● **WHAT YOU WILL DO**
The answer is the set of lines that include "ABOVE", copied from the data below.
[Start of section]
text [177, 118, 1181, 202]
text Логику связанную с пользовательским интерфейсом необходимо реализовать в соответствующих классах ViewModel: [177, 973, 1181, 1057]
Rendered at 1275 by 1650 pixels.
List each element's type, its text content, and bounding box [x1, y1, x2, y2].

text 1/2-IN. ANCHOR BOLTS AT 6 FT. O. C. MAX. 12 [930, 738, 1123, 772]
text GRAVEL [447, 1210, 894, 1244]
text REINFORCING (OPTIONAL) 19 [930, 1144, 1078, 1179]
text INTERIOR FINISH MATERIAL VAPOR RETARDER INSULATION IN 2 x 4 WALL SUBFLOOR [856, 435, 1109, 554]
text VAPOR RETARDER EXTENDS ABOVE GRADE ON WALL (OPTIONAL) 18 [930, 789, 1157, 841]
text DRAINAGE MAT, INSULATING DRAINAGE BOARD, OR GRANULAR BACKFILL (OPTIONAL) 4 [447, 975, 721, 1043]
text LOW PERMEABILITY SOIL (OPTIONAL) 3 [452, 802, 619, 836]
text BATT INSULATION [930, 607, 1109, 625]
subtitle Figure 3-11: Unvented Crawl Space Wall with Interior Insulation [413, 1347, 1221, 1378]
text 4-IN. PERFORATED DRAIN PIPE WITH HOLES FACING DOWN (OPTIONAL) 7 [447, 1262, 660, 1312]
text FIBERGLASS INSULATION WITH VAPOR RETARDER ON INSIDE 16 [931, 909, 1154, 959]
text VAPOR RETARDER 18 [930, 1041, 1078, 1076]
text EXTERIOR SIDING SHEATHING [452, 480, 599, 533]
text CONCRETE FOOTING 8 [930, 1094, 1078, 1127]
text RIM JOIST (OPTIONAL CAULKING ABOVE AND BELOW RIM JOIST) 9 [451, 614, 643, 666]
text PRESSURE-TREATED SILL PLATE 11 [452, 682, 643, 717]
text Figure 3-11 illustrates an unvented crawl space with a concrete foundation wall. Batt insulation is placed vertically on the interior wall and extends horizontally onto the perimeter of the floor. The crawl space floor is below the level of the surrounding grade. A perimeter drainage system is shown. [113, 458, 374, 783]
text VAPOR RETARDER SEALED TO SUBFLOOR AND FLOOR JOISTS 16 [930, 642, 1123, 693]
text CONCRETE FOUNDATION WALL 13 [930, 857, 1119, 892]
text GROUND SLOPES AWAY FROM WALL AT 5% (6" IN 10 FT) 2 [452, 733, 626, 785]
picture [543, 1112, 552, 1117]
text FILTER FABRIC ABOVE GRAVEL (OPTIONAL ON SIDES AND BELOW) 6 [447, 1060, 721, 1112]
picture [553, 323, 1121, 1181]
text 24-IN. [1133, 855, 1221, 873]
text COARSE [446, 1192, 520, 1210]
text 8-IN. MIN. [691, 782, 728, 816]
[End of section]
● **TASK ANSWER**
text VAPOR RETARDER EXTENDS ABOVE GRADE ON WALL (OPTIONAL) 18 [930, 789, 1157, 841]
text RIM JOIST (OPTIONAL CAULKING ABOVE AND BELOW RIM JOIST) 9 [451, 614, 643, 666]
text FILTER FABRIC ABOVE GRAVEL (OPTIONAL ON SIDES AND BELOW) 6 [447, 1060, 721, 1112]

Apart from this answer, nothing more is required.